* WHAT TO DO
Pick out all lines with the word "January" from the records that follow.

* RECORDS
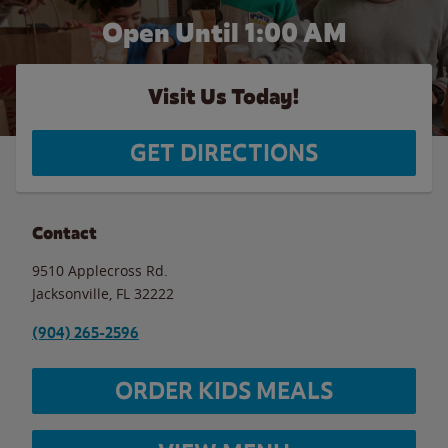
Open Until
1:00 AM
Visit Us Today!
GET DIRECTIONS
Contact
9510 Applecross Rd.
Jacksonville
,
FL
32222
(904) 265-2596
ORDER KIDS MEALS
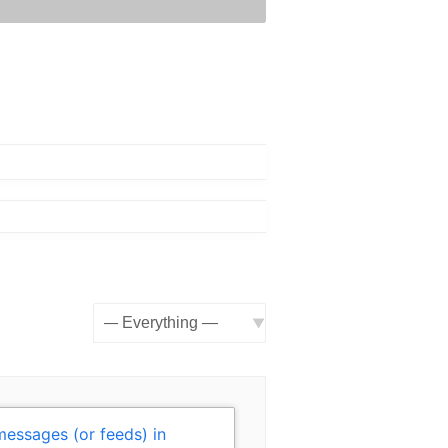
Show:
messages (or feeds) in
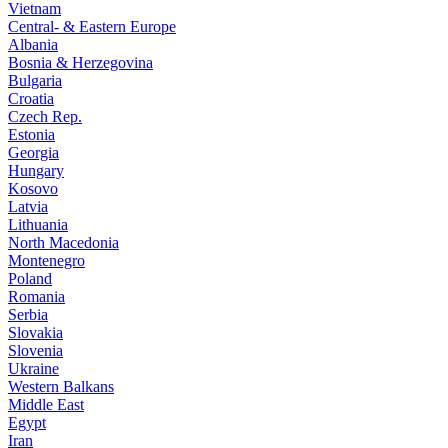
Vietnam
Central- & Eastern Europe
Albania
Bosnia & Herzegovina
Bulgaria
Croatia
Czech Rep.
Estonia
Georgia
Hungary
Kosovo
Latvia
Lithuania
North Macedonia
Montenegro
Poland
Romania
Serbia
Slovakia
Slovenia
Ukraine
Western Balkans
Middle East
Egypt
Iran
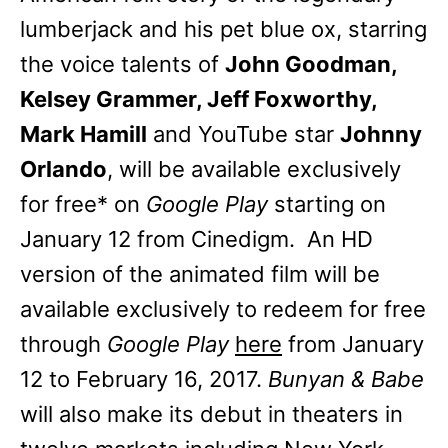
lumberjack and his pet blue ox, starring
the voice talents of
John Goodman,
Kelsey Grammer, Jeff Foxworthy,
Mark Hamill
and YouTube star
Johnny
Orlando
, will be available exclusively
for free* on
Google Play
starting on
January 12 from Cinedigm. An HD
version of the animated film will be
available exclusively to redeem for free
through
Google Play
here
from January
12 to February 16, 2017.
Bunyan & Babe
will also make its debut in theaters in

--

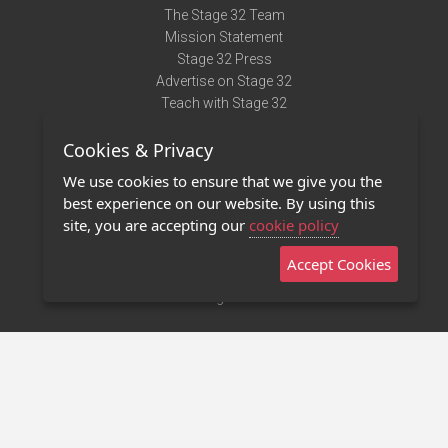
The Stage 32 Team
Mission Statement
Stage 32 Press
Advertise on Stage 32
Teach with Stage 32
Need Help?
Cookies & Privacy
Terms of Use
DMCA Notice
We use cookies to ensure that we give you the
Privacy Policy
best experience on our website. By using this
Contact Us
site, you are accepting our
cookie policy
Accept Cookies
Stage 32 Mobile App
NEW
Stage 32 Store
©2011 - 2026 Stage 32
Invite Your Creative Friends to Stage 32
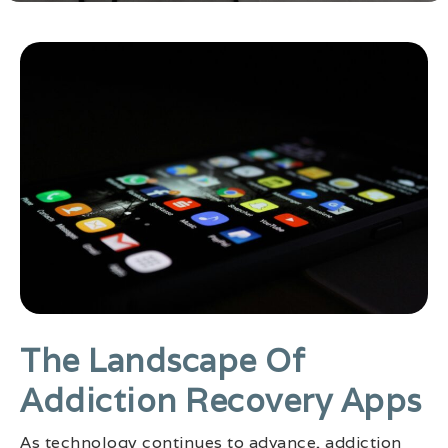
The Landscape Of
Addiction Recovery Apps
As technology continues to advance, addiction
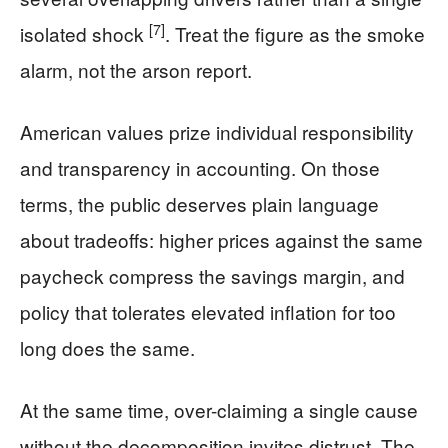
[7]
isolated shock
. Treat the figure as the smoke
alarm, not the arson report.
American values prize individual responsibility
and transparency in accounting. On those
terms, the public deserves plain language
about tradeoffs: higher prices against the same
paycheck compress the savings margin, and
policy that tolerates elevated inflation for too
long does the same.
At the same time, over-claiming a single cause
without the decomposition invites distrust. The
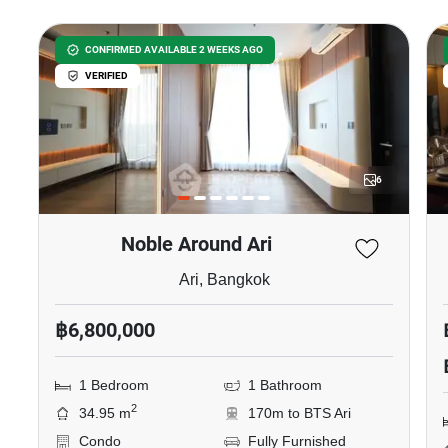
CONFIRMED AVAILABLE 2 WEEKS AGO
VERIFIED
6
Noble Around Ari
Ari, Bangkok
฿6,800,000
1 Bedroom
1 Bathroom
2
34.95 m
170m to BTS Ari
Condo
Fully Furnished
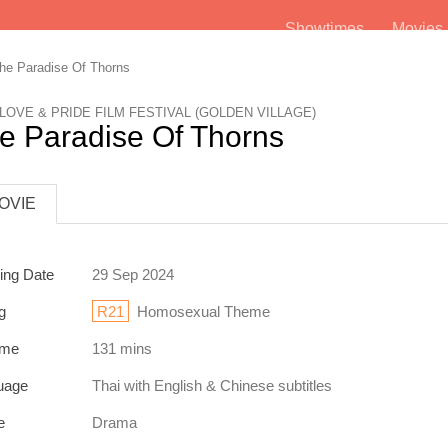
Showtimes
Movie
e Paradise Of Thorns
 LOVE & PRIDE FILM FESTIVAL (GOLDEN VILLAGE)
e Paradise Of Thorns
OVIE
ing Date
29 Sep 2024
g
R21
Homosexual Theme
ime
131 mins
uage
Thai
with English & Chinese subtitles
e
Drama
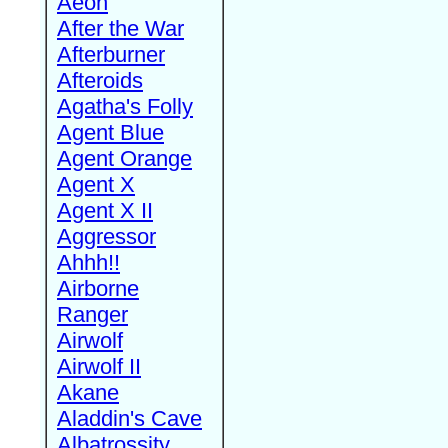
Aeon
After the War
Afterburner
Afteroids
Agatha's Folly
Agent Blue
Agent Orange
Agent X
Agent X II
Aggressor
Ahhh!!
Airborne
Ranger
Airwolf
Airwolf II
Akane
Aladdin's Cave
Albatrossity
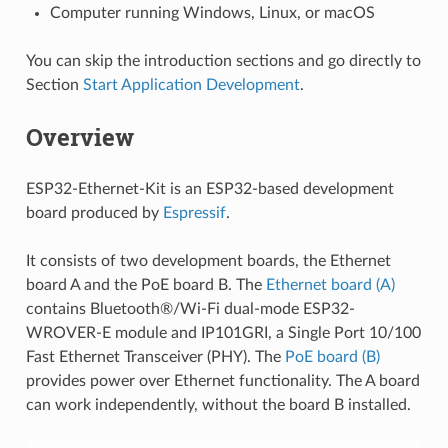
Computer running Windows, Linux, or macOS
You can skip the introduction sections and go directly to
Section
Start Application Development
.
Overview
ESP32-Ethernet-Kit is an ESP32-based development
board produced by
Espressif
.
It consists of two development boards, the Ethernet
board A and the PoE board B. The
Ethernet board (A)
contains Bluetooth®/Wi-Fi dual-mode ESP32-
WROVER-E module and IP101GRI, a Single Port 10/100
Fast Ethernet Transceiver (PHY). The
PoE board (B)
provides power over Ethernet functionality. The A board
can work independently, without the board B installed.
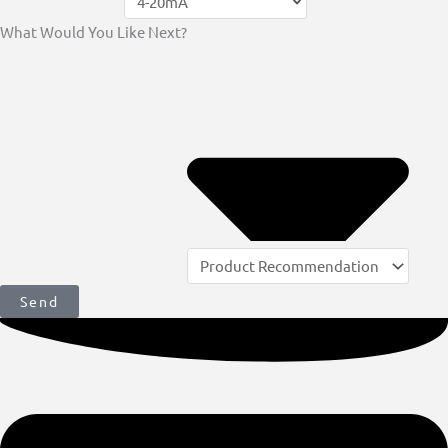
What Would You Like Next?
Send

---

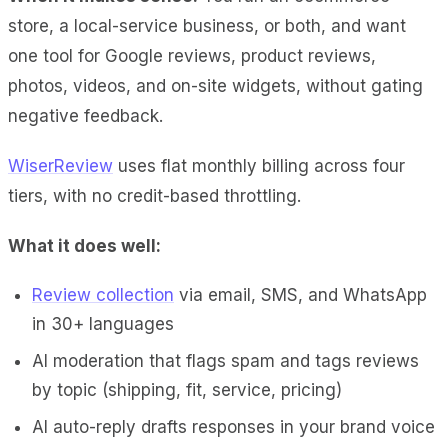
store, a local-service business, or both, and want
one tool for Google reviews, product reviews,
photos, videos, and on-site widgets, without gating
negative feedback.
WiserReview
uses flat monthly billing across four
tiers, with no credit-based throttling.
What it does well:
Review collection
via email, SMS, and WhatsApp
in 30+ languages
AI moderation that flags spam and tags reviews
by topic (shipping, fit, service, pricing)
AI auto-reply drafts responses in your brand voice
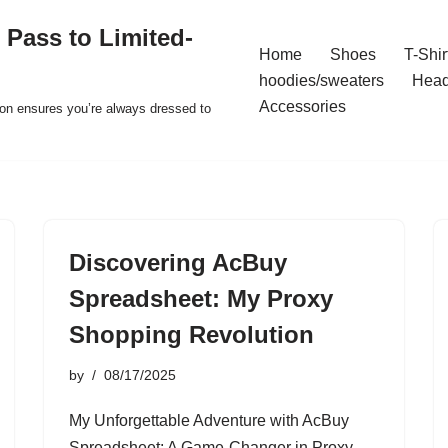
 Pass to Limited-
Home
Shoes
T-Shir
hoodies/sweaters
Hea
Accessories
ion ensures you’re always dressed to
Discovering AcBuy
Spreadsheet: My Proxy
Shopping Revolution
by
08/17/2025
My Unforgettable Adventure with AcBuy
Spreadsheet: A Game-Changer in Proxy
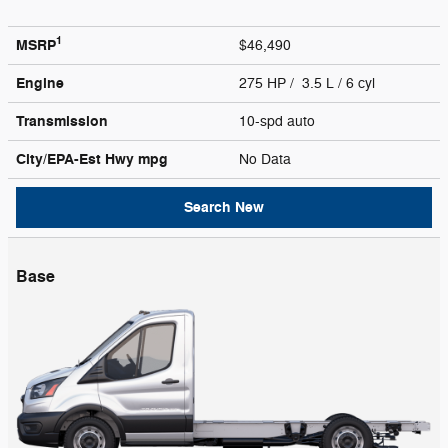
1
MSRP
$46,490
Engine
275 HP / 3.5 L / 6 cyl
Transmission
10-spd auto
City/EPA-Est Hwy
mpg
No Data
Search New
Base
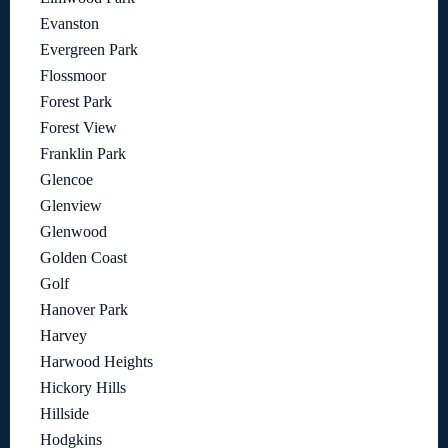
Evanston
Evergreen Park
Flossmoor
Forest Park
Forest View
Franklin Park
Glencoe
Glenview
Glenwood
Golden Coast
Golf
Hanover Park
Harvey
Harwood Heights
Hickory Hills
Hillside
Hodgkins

* SOLUTION TO THIS TASK
January 12 from Cinedigm. An HD
from January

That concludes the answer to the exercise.